China breathes new life into the coal market

Aug 12, 2016 12:00 AM

Coal’s making a comeback after five years in the doldrums.

Power-station coal has surged this year, outpacing both oil and natural gas, as China’s efforts to reduce mining capacity boosts domestic prices and increases the appetite for seaborne imports, according to UBS Group AG and Australia & New Zealand Banking Group Ltd. The steel-making variety of coal is at the highest in more than a year, further supported by robust Chinese steel output.





Coal’s decline began in 2011 amid a global glut, then deepened as China slowed overseas purchases. Efforts this year to reduce the country’s output have boosted domestic thermal coal prices and spurred a revival in imports after they slumped in February to the lowest since 2011. While shipments eased in July amid a wider drop in energy imports, they remained above 21 million tons for a second month and near the most since December 2014.

“There’s been a positive impact on the seaborne thermal market from the continuing closure of capacity in China,” said Daniel Hynes, senior commodity strategist at Australia & New Zealand Banking Group Ltd. in Sydney. “Prices will probably remain around these levels, or even push higher, if imports continue to climb.

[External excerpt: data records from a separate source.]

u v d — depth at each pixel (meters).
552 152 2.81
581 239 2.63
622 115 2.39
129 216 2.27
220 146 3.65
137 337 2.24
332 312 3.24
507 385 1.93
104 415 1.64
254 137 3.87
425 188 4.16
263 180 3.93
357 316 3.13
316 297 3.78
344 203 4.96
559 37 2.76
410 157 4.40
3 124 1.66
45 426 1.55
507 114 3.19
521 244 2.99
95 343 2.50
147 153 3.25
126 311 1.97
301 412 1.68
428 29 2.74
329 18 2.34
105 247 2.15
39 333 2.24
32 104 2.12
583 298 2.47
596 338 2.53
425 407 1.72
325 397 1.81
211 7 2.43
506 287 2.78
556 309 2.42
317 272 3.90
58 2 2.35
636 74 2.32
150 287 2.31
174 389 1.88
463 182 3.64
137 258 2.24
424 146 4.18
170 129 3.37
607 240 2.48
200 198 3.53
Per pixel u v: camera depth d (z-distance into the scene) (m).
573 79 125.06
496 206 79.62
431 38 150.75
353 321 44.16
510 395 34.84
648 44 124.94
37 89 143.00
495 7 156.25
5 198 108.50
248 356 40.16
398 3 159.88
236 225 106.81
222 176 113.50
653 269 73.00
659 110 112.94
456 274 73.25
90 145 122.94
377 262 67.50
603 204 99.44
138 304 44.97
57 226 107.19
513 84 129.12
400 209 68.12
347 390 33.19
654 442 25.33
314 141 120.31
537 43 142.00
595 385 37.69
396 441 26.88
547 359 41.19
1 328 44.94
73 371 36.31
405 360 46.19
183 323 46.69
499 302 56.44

The macro data is stabilizing, which does suggest that industrial demand for coal-fired power should hold up relatively well.”

Capacity Cuts

Newcastle thermal coal, an Asian benchmark, is up more than 30 percent this year and reached as high as $67.07 a metric ton in the week ended Aug. 5, according to data from Globalcoal. Prices are on track to snap a five-year streak of declines. Metallurgical coal advanced almost 35 percent this year to $105.40, the highest since March 2015, according to data from The Steel Index.

Prices are still far from recent highs. Metallurgical coal hit a peak of about $300 a ton in 2008, when flooding in Australia curbed output. Thermal coal at the time rose to almost $195.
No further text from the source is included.